Opinión | Tribuna
El último aliento de un rockero

Concierto homenaje a Jesús de la Rosa con José María Sagrista y Manuel Imán. / Ignacio Díaz Pérez
A Antonio Samuel Rodríguez, que muy pronto adoptaría como apellido artístico el nombre de la banda en la que echó los dientes, aquella idea de fusionar el flamenco con el rock que le planteaba Gonzalo García Pelayo en el Club Dom Gonzalo, entre discos de Leadbelly y los maestros del cante jondo, no le terminaba de convencer. Él se sentía rockero por encima de todo. Como Jimi Hendrix, como Frank Zappa. Con la batería o con la guitarra. Y lo fue hasta el último aliento de su vida.
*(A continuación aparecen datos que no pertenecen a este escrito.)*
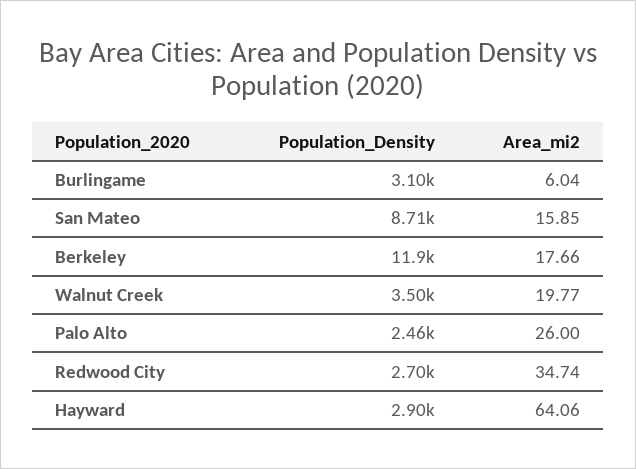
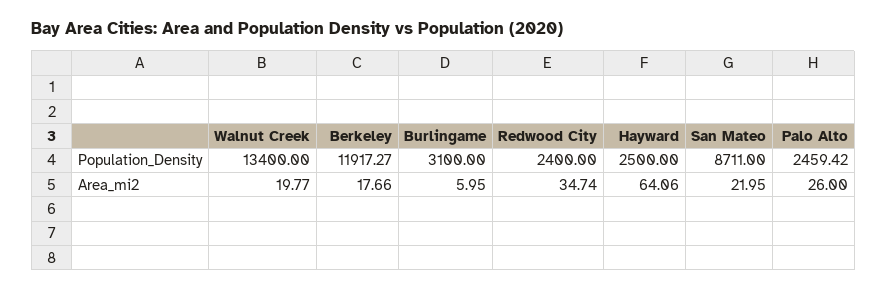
Area_mi2, Burlingame: 6.04 -> 5.95
Area_mi2, San Mateo: 15.85 -> 21.95
Population_Density, Walnut Creek: 3500 -> 13400
Population_Density, Redwood City: 2700 -> 2400
Population_Density, Hayward: 2900 -> 2500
Antonio Smash siempre fue un hippy. Vivió como un hippy y se sintió un hippy. De aspecto enjuto, se crecía cuando se subía al escenario y su voz se proyectaba firme y limpia. Y, tal vez por eso, nunca se bajó de él. Ha muerto sin desenchufar la guitarra, sin desconectarse de la música y del arte. En el Manifiesto de lo Borde, que él firmó junto al resto de los Smash, decía que "no se trata de hacer flamenco-pop ni blues aflamencados, sino de corromperse por derecho, y sólo puede corromperse uno por el palo de la belleza".
En el 'Manifiesto de lo Borde', que él firmó junto al resto de los Smash, decía que "no se trata de hacer flamenco-pop ni blues aflamencados, sino de corromperse por derecho, y sólo puede corromperse uno por el palo de la belleza"
Hace muy poco escribía de Antonio Smash que "aún hay valientes que sacan discos". Y me refería a él como "un incombustible del rock sevillano. Un músico polifacético, un rockero multiinstrumentista, que empezó tocando la batería en los prolegómenos de la gran revolución musical del rock andaluz y sigue aún, ahora como guitarrista, creando música y publicando discos nuevos, como el que acaba de presentar en La Carbonería, en Sevilla, y que lleva por título Viéndolas venir".
En ese disco, Antonio volvía de alguna manera a sus orígenes, con una revisión de uno de los temas incluidos en el primer disco de Smash, Glorieta de los Lotos, su Forever walking, lo que cerraba el círculo. Siempre fiel a sus principios, en su último trabajo combinaba la crítica social y política con su soterrado sentido del humor, las baladas románticas y la música instrumental, e incluso tenía una colaboración con Kiko Veneno.
Las colaboraciones entre estos grandes músicos eran algo habitual. La música sólo tiene sentido si se comparte. Sólo unos días después de presentar el disco tocaba en la Sala Malandar de Sevilla con Manuel Imán, Rafael Marinelli y José María Sagrista, en un homenaje a Jesús de la Rosa, encarnado en la voz de Miguel Zaguán. Y hace muy pocos días volvía a subirse a los escenarios, ya en 2026, para homenajear a Pedro G. Mauricio, fallecido el pasado verano.
No es que los viejos rockeros nunca mueran, maldita sea. Es que su música les sobrevive y los hace eternos.